--- Data shown Enclosed Below ---

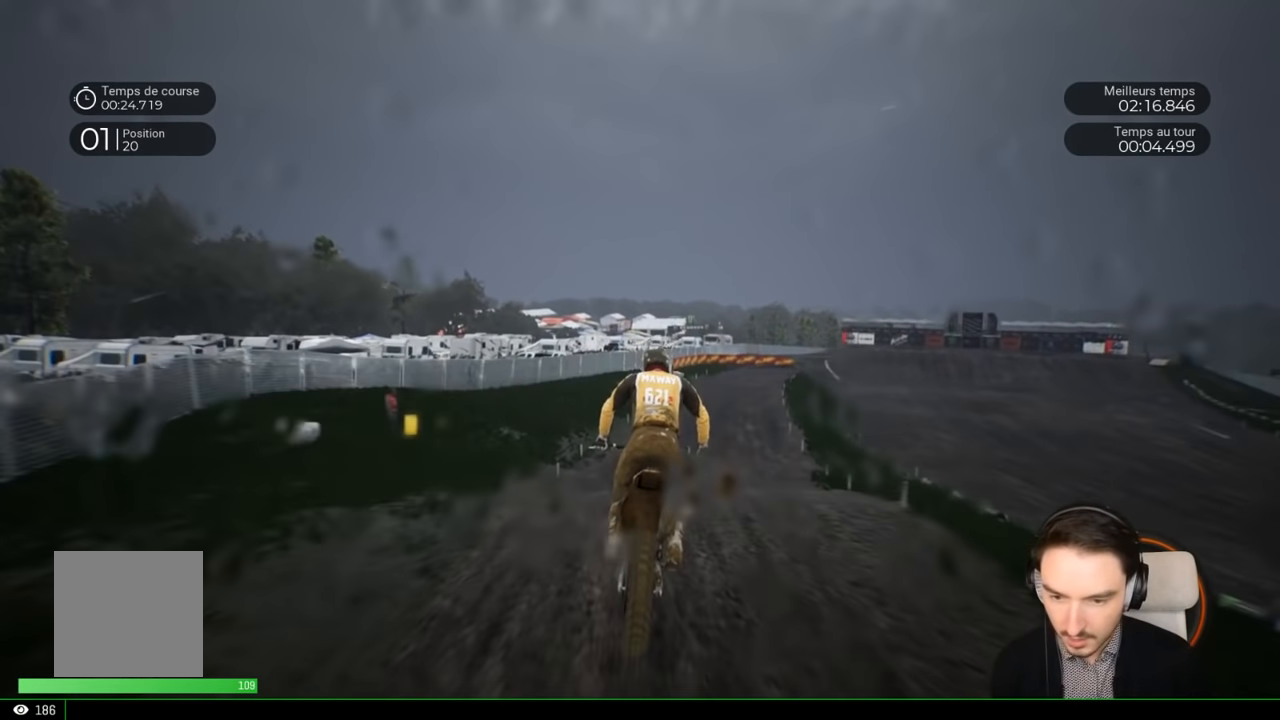
{"buttons": ["R2"], "left_stick": "down-right", "right_stick": "center", "events": [[34, "left_stick", "right"], [217, "left_stick", "center"], [317, "left_stick", "right"], [434, "left_stick", "down-right"]]}
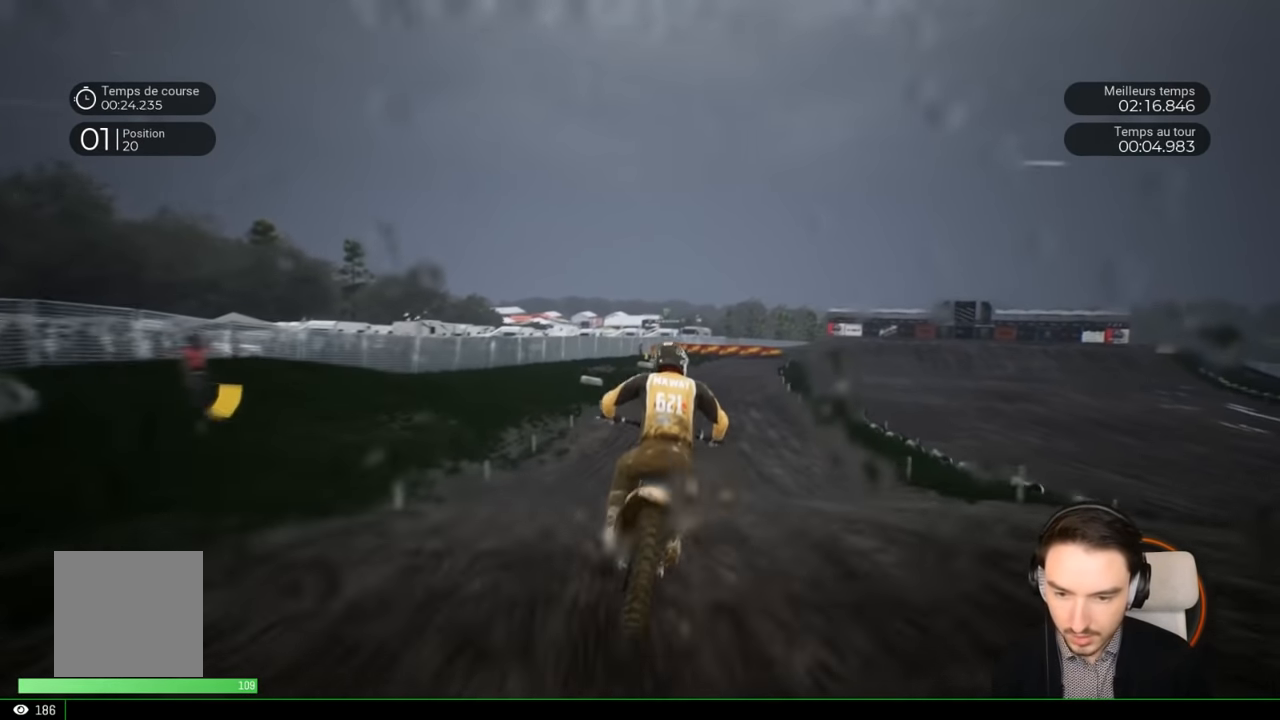
{"buttons": ["R2"], "left_stick": "center", "right_stick": "down", "events": [[17, "right_stick", "down"], [134, "right_stick", "center"], [317, "left_stick", "center"], [434, "right_stick", "down"]]}
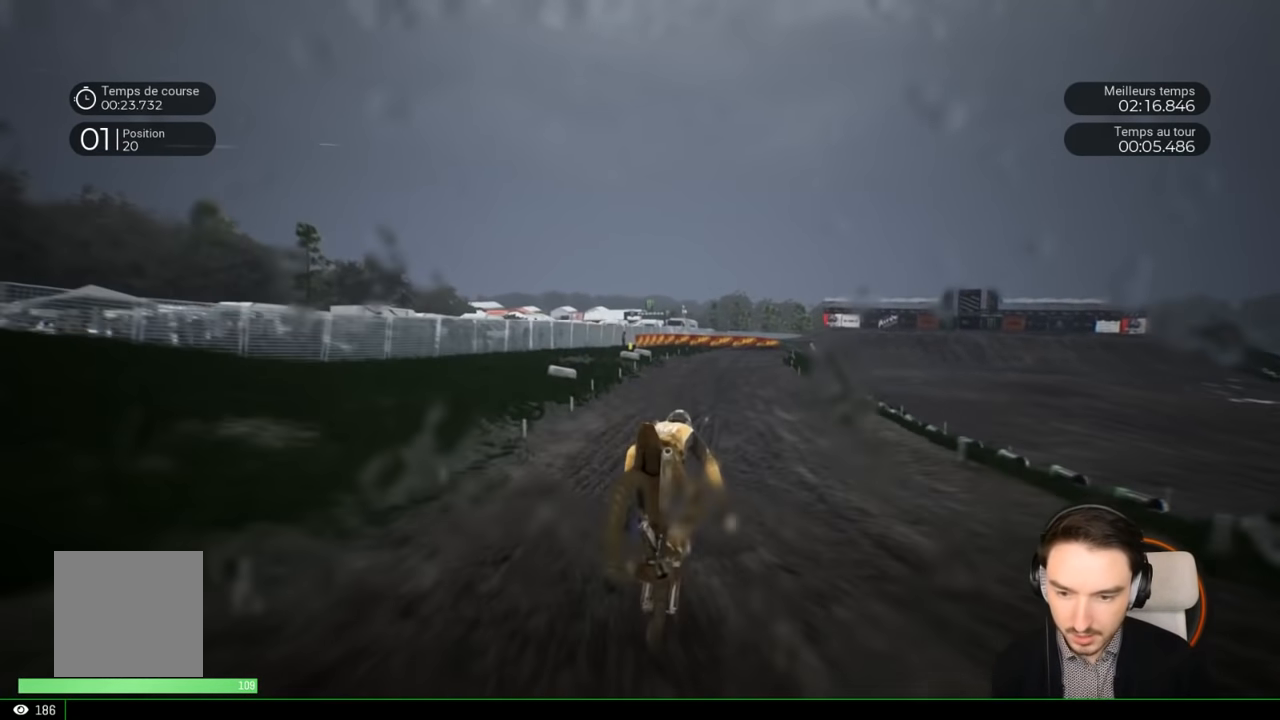
{"buttons": ["R2"], "left_stick": "center", "right_stick": "center", "events": [[17, "left_stick", "right"], [117, "left_stick", "down-right"], [217, "left_stick", "center"], [217, "right_stick", "center"]]}
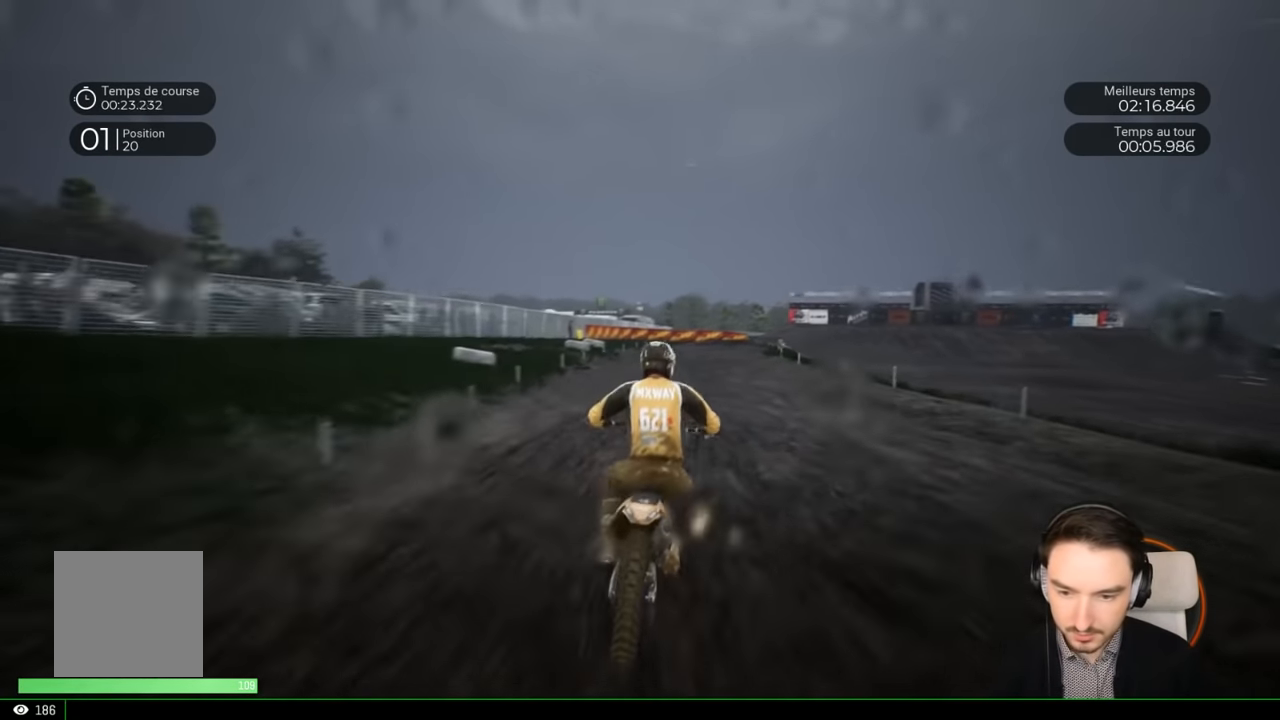
{"buttons": ["R2"], "left_stick": "center", "right_stick": "center", "events": [[234, "left_stick", "right"], [417, "left_stick", "center"]]}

--- End of Enclosed Data shown ---

How to complete this task: Your answer should set down the listing verbatim and leave out its images.

Output:
{"buttons": ["R2"], "left_stick": "down-right", "right_stick": "center", "events": [[34, "left_stick", "right"], [217, "left_stick", "center"], [317, "left_stick", "right"], [434, "left_stick", "down-right"]]}
{"buttons": ["R2"], "left_stick": "center", "right_stick": "down", "events": [[17, "right_stick", "down"], [134, "right_stick", "center"], [317, "left_stick", "center"], [434, "right_stick", "down"]]}
{"buttons": ["R2"], "left_stick": "center", "right_stick": "center", "events": [[17, "left_stick", "right"], [117, "left_stick", "down-right"], [217, "left_stick", "center"], [217, "right_stick", "center"]]}
{"buttons": ["R2"], "left_stick": "center", "right_stick": "center", "events": [[234, "left_stick", "right"], [417, "left_stick", "center"]]}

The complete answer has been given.